Re: New Brithenig words, part Deux.
From: | Raymond Brown <ray.brown@...> |
Date: | Monday, May 28, 2001, 18:45 |
At 11:50 am +0200 27/5/01, BP Jonsson wrote:
[snip]
>
>Dixit Meyer-Lüebke:
>
>**límáceus, -a**: "Schnecke" ("snail"):
>Old Italian: lumaccia
>Veronese: limatso
>French: limase, limaçon
>West French: limá, lümá
>Provençal: limatz, limasa
>Asturian: limaz
>Spanish: limaza
>
>**límax, -áce**: "Schnecke" ("snail"):
>South French dialects: limaze
>Asturian: limaz, llimiagu, lumiaco
>Italian: lumaca
>Gascon: limak
>Catalan: llimach
>Sp. dialect: lumaka
>Galician: lamáchega
>Venician (sp?): limega
>...
But:
(a) Do all these words mean 'snail' in the modern languages?
Certainly in French _limace_ means a "slug", as does the Italian _lumaca_.
My Spanish dictionary says that Spanish _limaza_ also means 'slug', tho
Spanish also has _babosa_ to denote the animal.
(b) Are the words still used? E.g. _limaçon_ ("sluglet") is given in older
books as French for 'snail', but _escargot_ seems to be the general word
now (borrowed from Provençal dialect as _escargole_ in the 14th cent.).

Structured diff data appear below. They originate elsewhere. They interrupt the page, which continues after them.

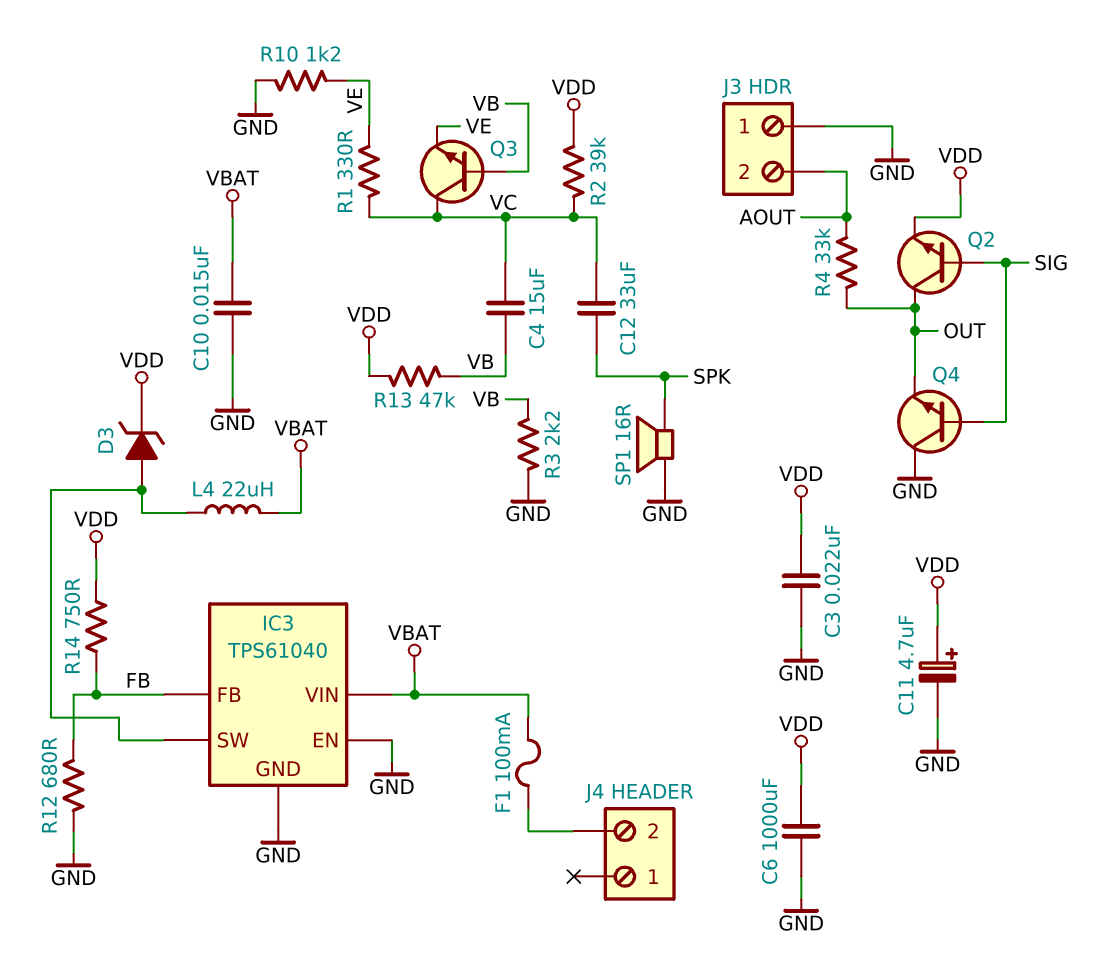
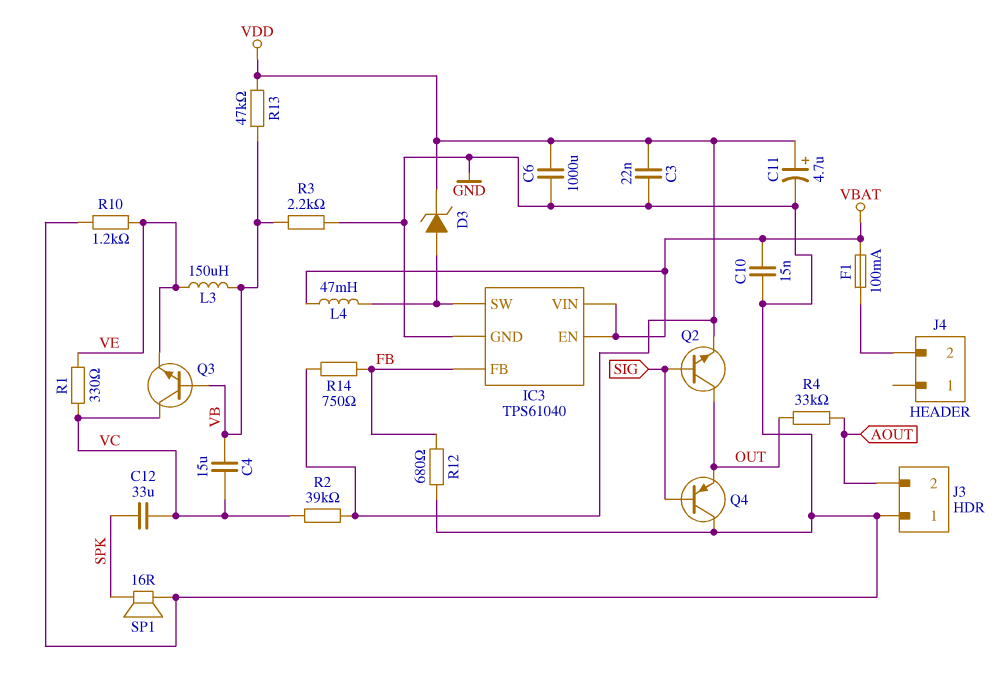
IC3 pin EN: GND -> VBAT
L3: none -> 150uH (VB, VE)
L4: 22uH (IC3/SW, VBAT) -> 47mH (IC3/SW, VBAT)
Q4: NPN (B SIG, C GND, E OUT) -> PNP (B SIG, C GND, E OUT)

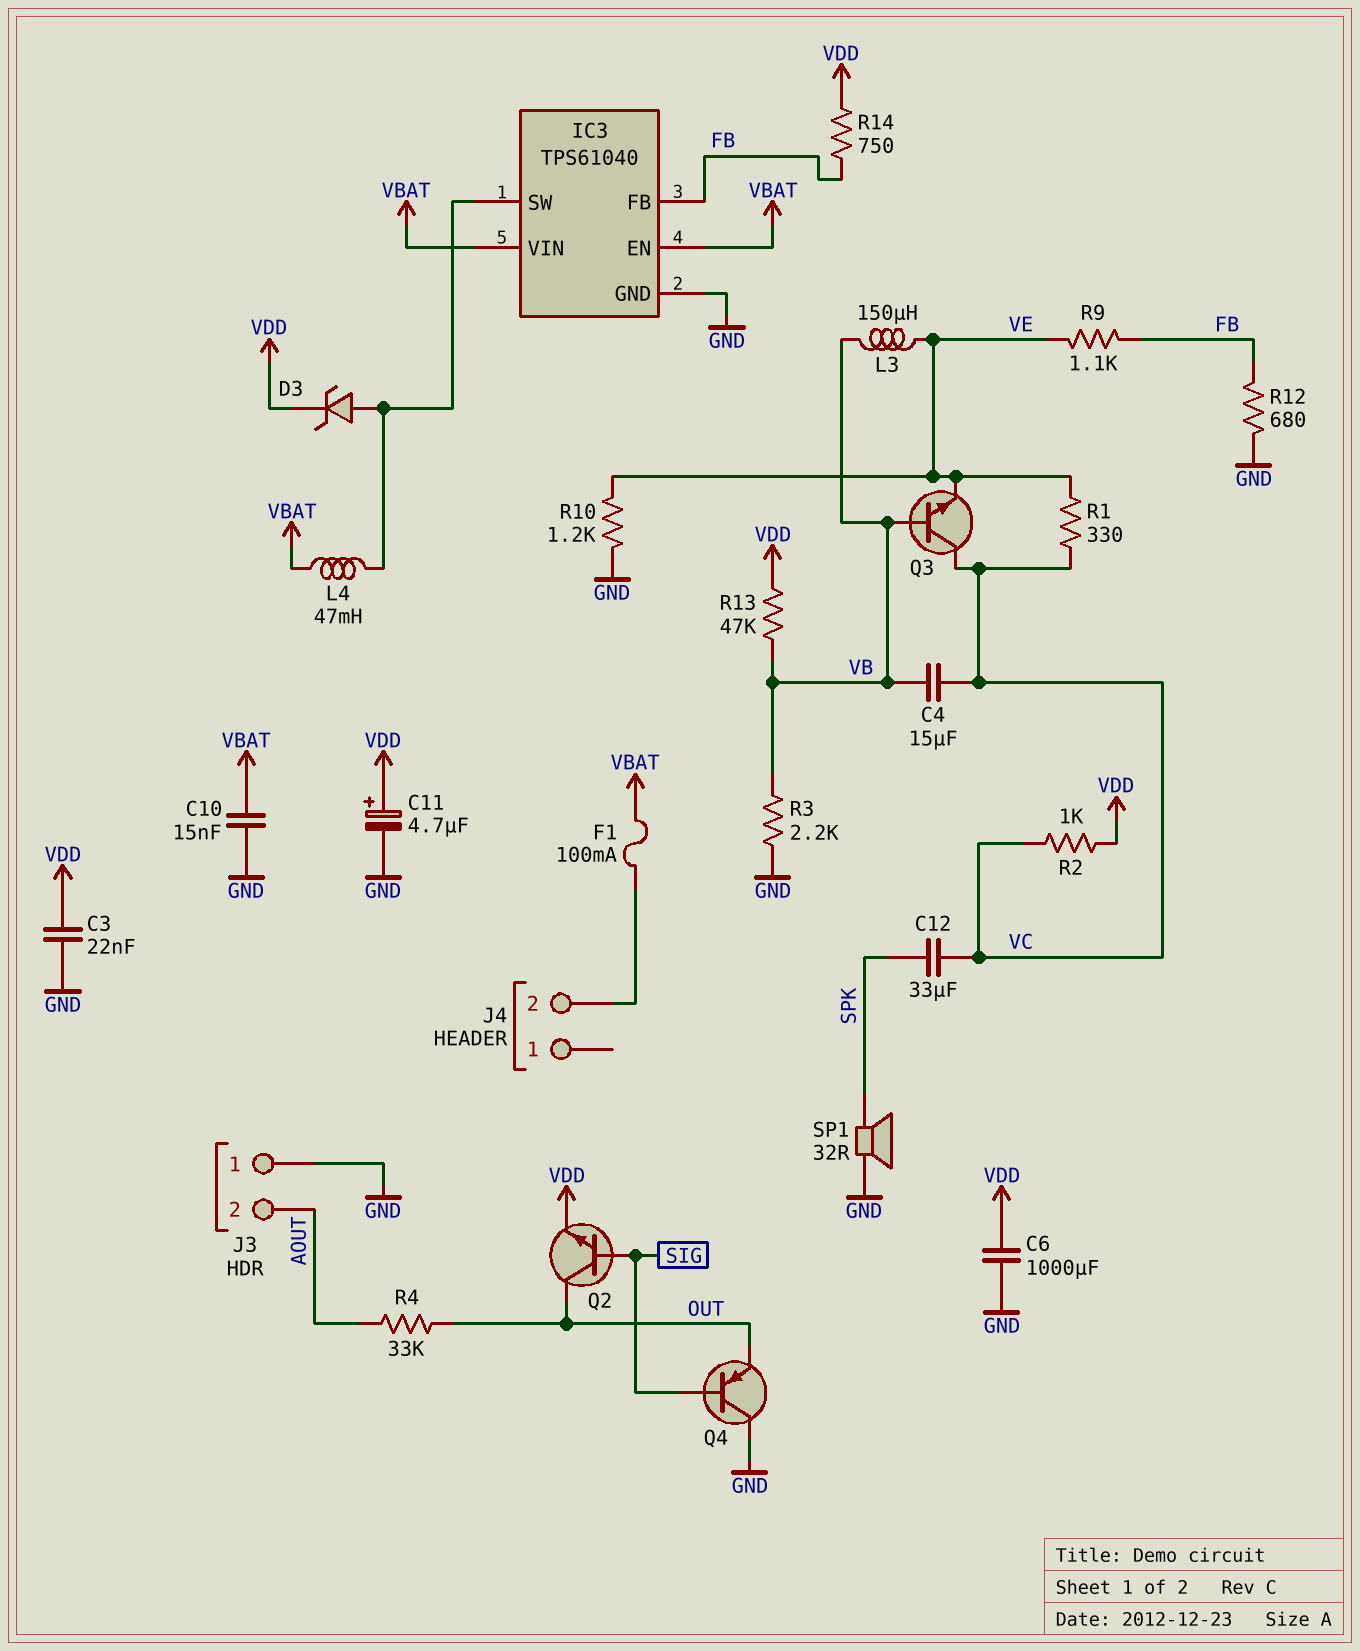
R2: 39k (VC, VDD) -> 1k (VC, VDD)
R9: none -> 1.1k (FB, VE)
SP1: speaker 16R (GND, SPK) -> speaker 32R (GND, SPK)

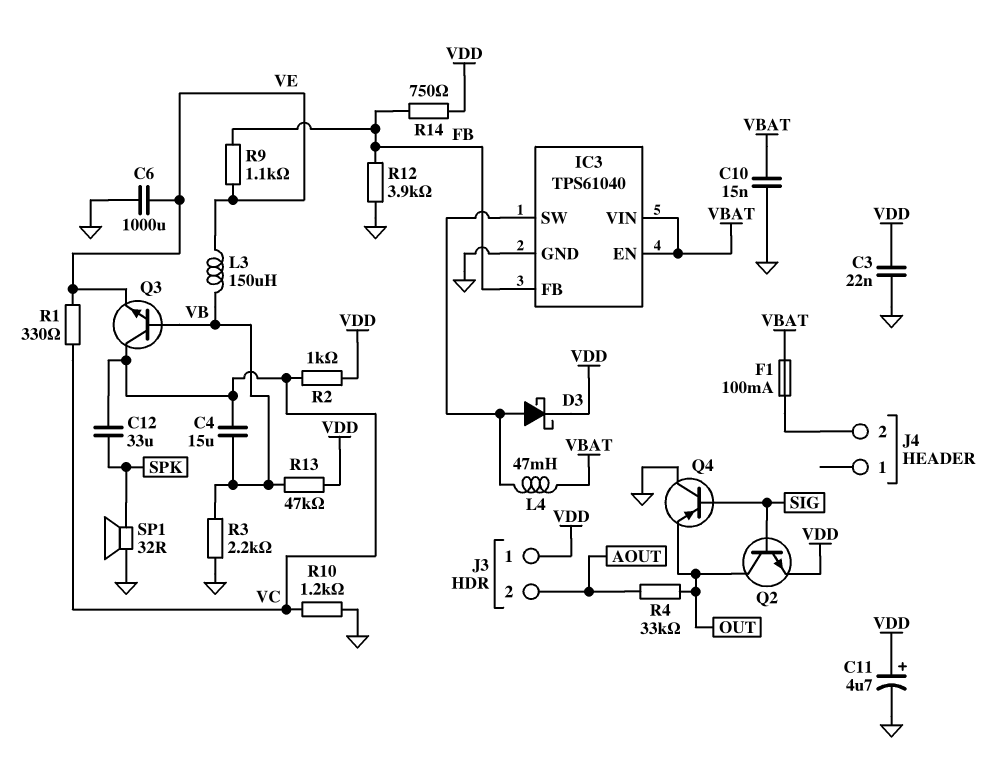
C6: 1000uF (GND, VDD) -> 1000uF (GND, VE)
D3: zener (A IC3/SW, K VDD) -> schottky (A IC3/SW, K VDD)
J3 pin 1: GND -> VDD
R10: 1.2k (GND, VE) -> 1.2k (GND, VC)
R12: 680 (FB, GND) -> 3.9k (FB, GND)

I note that the Latin _limax_ could be used for either mollusc, but
_coclea_ are always snails. I note also German doesn't have a distinct
word for "slug" but calls the mollusc a _Wegschecke_ (way-snail). Is this
general of Germanic languages, other than English?
According to my information, the word for "snail" in the modern western
Romance langs are:
French: escargot
Spanish: caracol
Portuguese: caracol
Italian: chiocciola
But *here* I note that Welsh _malwod_ (sing. _malwoden_ or _malwen_) is
used of both slugs and snails.
So does Brithenig *there* lump all these land gasteropods together also? If
it does then, presumably, we'll have a word derived from Latin _li:ma:x_
(gen. li:ma:cis). Or does it, like English & the modern Romance speakers,
distinguish between slugs and snails?
To some, I guess, all land molluscs are a pest that destry garden plants.
But, as well as having well-developed coilded shells, snails also have the
distinction of being eaten :)
AFAIK neither the ancient Romans nor any moderns eat slugs.
Ray.
=========================================
A mind which thinks at its own expense
will always interfere with language.